Write out the listing below in its entirety, minus the pictures, without changing a word.

═══ RECORDED INFORMATION ═══

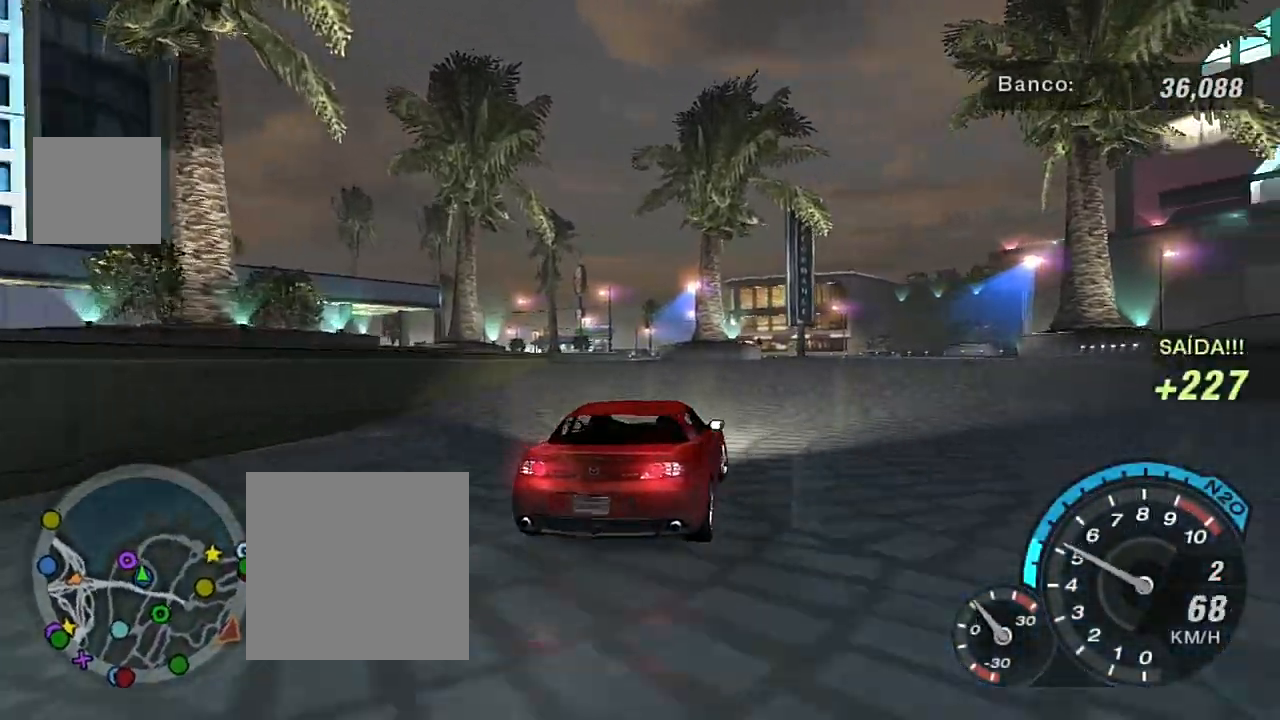
{"buttons": ["R2"], "left_stick": "center", "right_stick": "center", "events": [[234, "left_stick", "center"], [301, "left_stick", "left"], [401, "left_stick", "center"]]}
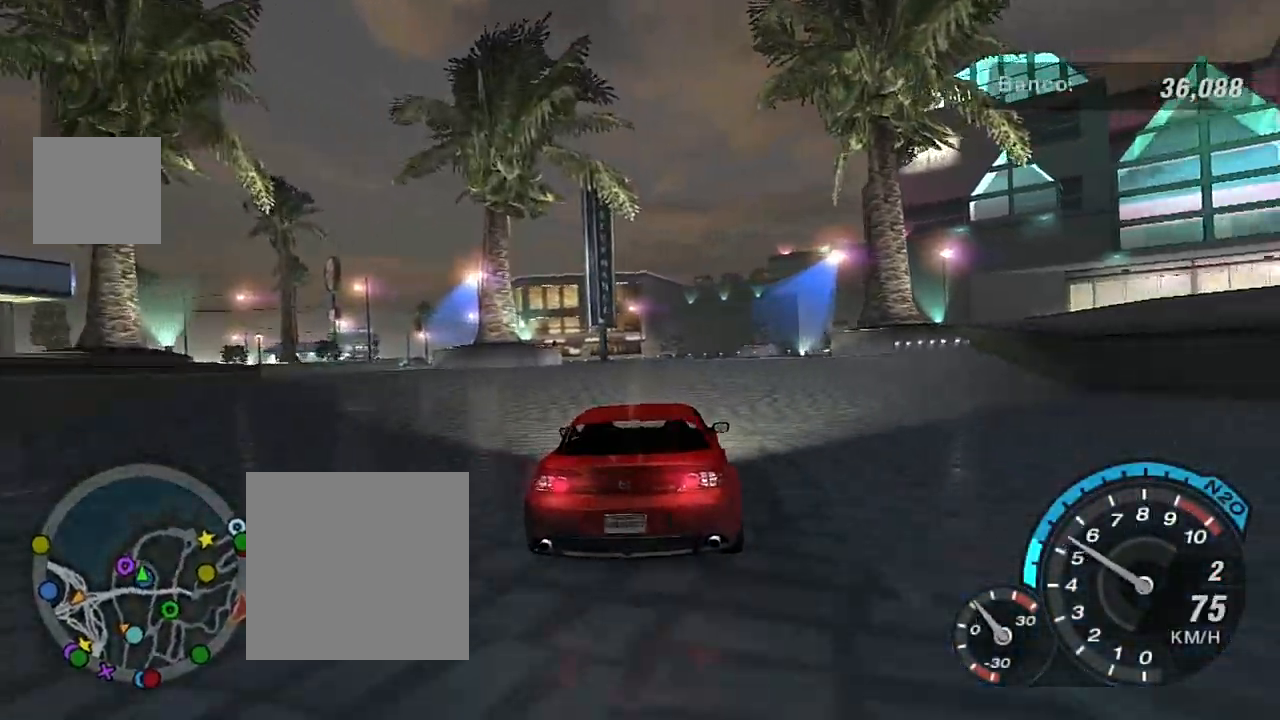
{"buttons": ["R2"], "left_stick": "center", "right_stick": "center", "events": []}
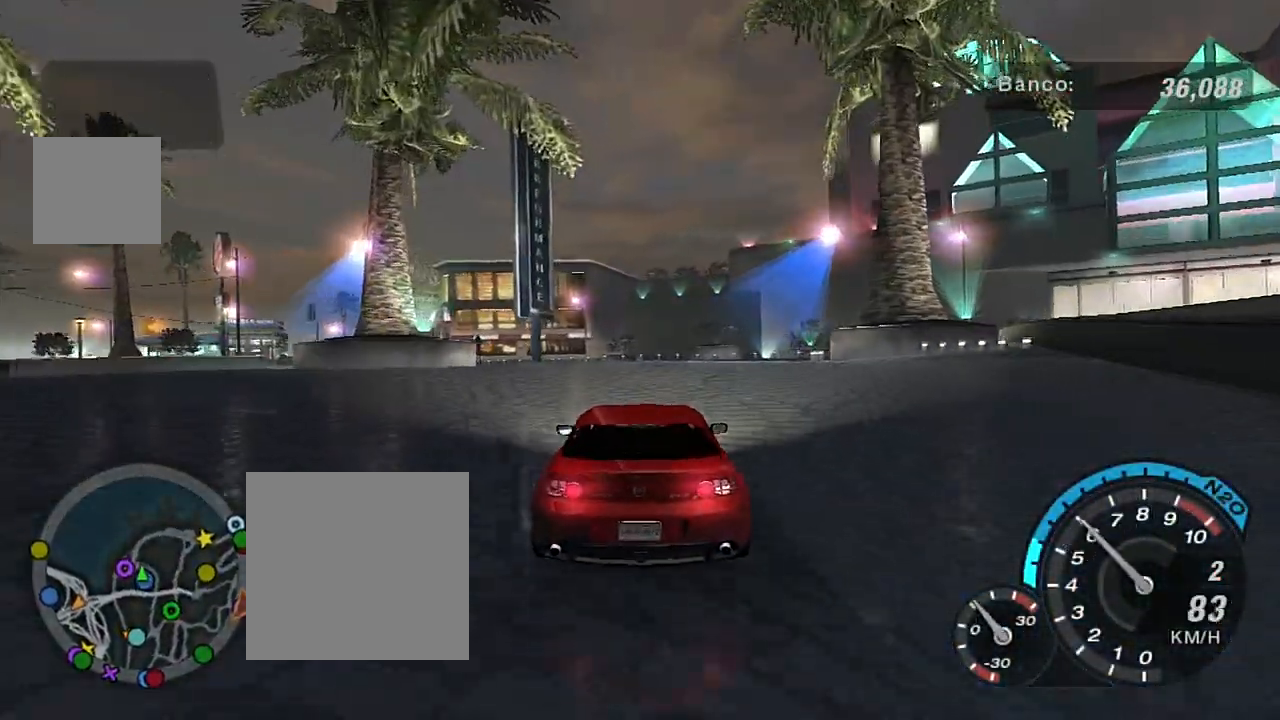
{"buttons": [], "left_stick": "center", "right_stick": "center", "events": [[100, "R2", "up"]]}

═══

### [RESPONSE BELOW]
{"buttons": ["R2"], "left_stick": "center", "right_stick": "center", "events": [[234, "left_stick", "center"], [301, "left_stick", "left"], [401, "left_stick", "center"]]}
{"buttons": ["R2"], "left_stick": "center", "right_stick": "center", "events": []}
{"buttons": [], "left_stick": "center", "right_stick": "center", "events": [[100, "R2", "up"]]}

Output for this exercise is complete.